The Next Generation Science Standards (NGSS) were released one year ago today, following a development process extending back several years to the writing of A Framework for K-12 Science Education.
So, where do things stand now?
- Eleven states (plus the District of Columbia) have adopted the NGSS: California, Delaware, Illinois, Kansas, Kentucky, Maryland, Nevada, Oregon, Rhode Island, Vermont, and Washington. Interestingly, Nevada was not a lead state in the development of the standards, showing that the influence of the NGSS is likely to extend beyond the original 26 states that helped draft the standards. About 25% of students in the US now live in an “NGSS state”.
- Lead state partners that have not yet adopted include Arizona, Arkansas, Georgia, Iowa, Maine, Massachusetts, Michigan, Minnesota, Montana, New Jersey, New York, North Carolina, Ohio, South Dakota, Tennessee, Vermont, and West Virginia. Some of these states are expected to adopt, but have not yet officially adopted thanks to choosing to take things deliberately, a slower state-mandated adoption process, or political cycles.
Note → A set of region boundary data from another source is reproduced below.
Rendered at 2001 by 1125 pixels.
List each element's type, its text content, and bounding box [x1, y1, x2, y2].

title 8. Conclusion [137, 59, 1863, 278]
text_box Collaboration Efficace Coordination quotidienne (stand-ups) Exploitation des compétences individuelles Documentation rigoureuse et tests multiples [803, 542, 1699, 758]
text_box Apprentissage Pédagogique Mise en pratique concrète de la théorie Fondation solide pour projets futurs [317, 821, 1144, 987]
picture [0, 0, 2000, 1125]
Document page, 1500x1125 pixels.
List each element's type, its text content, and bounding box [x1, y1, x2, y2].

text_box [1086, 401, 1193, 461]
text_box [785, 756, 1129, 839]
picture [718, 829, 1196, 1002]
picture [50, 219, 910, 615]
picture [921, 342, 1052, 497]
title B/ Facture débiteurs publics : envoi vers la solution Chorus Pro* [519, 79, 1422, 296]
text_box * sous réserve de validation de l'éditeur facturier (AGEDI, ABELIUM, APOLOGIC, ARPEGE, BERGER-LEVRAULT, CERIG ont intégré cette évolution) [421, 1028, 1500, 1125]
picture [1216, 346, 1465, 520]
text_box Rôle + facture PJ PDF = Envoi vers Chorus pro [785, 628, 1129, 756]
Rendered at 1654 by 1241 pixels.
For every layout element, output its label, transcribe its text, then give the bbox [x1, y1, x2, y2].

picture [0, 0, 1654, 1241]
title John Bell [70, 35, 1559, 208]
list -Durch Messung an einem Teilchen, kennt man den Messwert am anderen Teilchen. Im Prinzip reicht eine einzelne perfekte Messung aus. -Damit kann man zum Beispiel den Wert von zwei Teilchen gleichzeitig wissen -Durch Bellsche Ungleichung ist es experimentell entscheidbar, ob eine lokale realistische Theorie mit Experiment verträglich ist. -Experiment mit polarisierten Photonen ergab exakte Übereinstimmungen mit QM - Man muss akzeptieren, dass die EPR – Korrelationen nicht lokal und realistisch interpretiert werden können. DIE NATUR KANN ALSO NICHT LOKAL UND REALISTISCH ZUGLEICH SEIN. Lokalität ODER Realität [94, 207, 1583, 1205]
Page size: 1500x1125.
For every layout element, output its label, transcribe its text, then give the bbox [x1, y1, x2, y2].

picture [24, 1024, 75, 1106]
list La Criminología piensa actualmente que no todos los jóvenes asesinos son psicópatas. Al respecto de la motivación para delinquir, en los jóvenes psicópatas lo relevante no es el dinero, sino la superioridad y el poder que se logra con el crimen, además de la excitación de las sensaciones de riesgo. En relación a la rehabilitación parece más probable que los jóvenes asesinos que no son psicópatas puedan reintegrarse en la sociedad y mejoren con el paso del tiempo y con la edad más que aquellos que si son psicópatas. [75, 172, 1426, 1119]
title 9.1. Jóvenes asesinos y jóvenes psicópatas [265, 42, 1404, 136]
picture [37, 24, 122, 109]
The situation is less clear in a few states (New York, for example).
- Unsurprisingly, although the standards have met with wide support from science educators, the NGSS has been at the center of political controversy, including an ongoing battle in Wyoming (interestingly enough, another state that did not participate in the writing of the standards but is discussing adoption). The Fordham Institute also released a somewhat critical report based on dubious criteria and reasoning that doesn’t stand up to closer scrutiny.
- Implementation is starting to ramp up. A number of helpful resources are in-progress and due out at some point this year, including an EQuIP rubric to help evaluate materials for alignment to the NGSS, and a set of publisher’s criteria due out in the fall. The new standards will undoubtedly mean many changes for students and teachers. In some parts of the country, such as Kentucky, students will start being taught based on the NGSS this fall.
- On the assessments front, the picture is still developing. An NRC report on assessment for the NGSS was the first step, and several groups are now developing model assessments. It seems likely that initial state-level assessments may not be well-aligned to the NGSS, and there are significant questions around what it means to have a “three-dimensional assessment,” meaning an assessment that simultaneously assesses disciplinary core ideas, science practices, and cross-cutting concepts. Valid and well-aligned assessments at the classroom level are likely to be more achievable in the short term.
Given the encouragement for states to take adoption and implementation slowly, it’s hard to see the first year of the NGSS as anything other than a major success for supporters of the standards.
What are your thoughts on the first year of the Next Generation Science Standards? What do you hope to see over the next year?